# RECORDS TO USE

Content starts

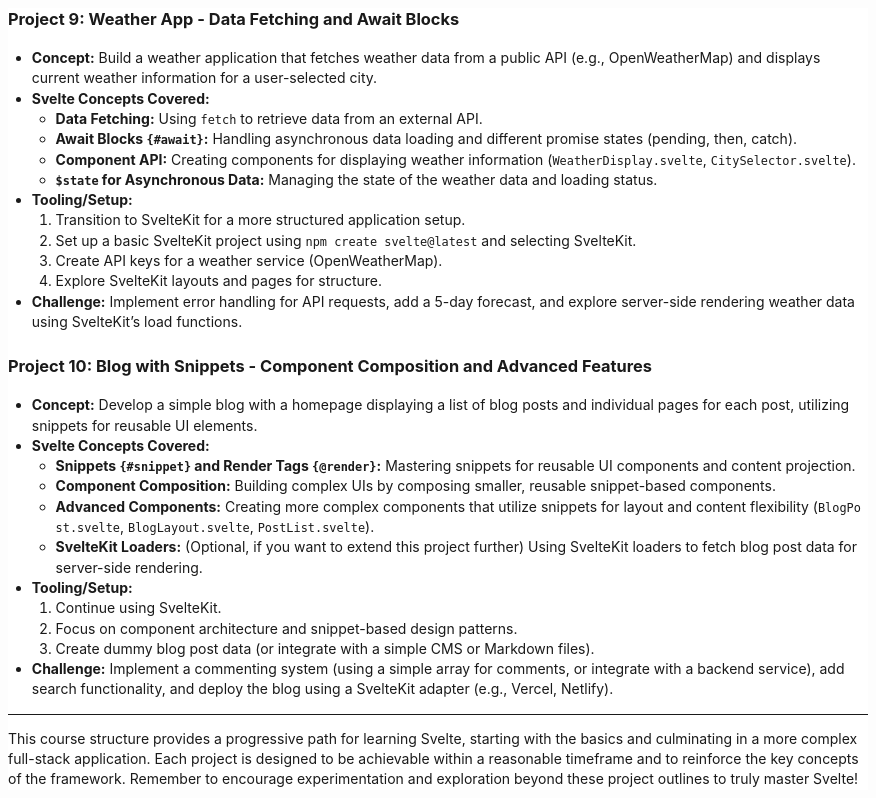 ### Project 9: Weather App - Data Fetching and Await Blocks

*   **Concept:** Build a weather application that fetches weather data from a public API (e.g., OpenWeatherMap) and displays current weather information for a user-selected city.
*   **Svelte Concepts Covered:**
    *   **Data Fetching:**  Using `fetch` to retrieve data from an external API.
    *   **Await Blocks `{#await}`:** Handling asynchronous data loading and different promise states (pending, then, catch).
    *   **Component API:** Creating components for displaying weather information (`WeatherDisplay.svelte`, `CitySelector.svelte`).
    *   **`$state` for Asynchronous Data:** Managing the state of the weather data and loading status.
*   **Tooling/Setup:**
    1.  Transition to SvelteKit for a more structured application setup.
    2.  Set up a basic SvelteKit project using `npm create svelte@latest` and selecting SvelteKit.
    3.  Create API keys for a weather service (OpenWeatherMap).
    4.  Explore SvelteKit layouts and pages for structure.
*   **Challenge:**  Implement error handling for API requests, add a 5-day forecast, and explore server-side rendering weather data using SvelteKit’s load functions.

### Project 10: Blog with Snippets - Component Composition and Advanced Features

*   **Concept:** Develop a simple blog with a homepage displaying a list of blog posts and individual pages for each post, utilizing snippets for reusable UI elements.
*   **Svelte Concepts Covered:**
    *   **Snippets `{#snippet}` and Render Tags `{@render}`:**  Mastering snippets for reusable UI components and content projection.
    *   **Component Composition:**  Building complex UIs by composing smaller, reusable snippet-based components.
    *   **Advanced Components:**  Creating more complex components that utilize snippets for layout and content flexibility (`BlogPost.svelte`, `BlogLayout.svelte`, `PostList.svelte`).
    *   **SvelteKit Loaders:**  (Optional, if you want to extend this project further) Using SvelteKit loaders to fetch blog post data for server-side rendering.
*   **Tooling/Setup:**
    1.  Continue using SvelteKit.
    2.  Focus on component architecture and snippet-based design patterns.
    3.  Create dummy blog post data (or integrate with a simple CMS or Markdown files).
*   **Challenge:** Implement a commenting system (using a simple array for comments, or integrate with a backend service), add search functionality, and deploy the blog using a SvelteKit adapter (e.g., Vercel, Netlify).

---

This course structure provides a progressive path for learning Svelte, starting with the basics and culminating in a more complex full-stack application. Each project is designed to be achievable within a reasonable timeframe and to reinforce the key concepts of the framework. Remember to encourage experimentation and exploration beyond these project outlines to truly master Svelte!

Content ends

# ABOUT THIS TASK
List every line above that contains the string "server", copying each one in full.

# FINAL ANSWER
*   **Challenge:**  Implement error handling for API requests, add a 5-day forecast, and explore server-side rendering weather data using SvelteKit’s load functions.
    *   **SvelteKit Loaders:**  (Optional, if you want to extend this project further) Using SvelteKit loaders to fetch blog post data for server-side rendering.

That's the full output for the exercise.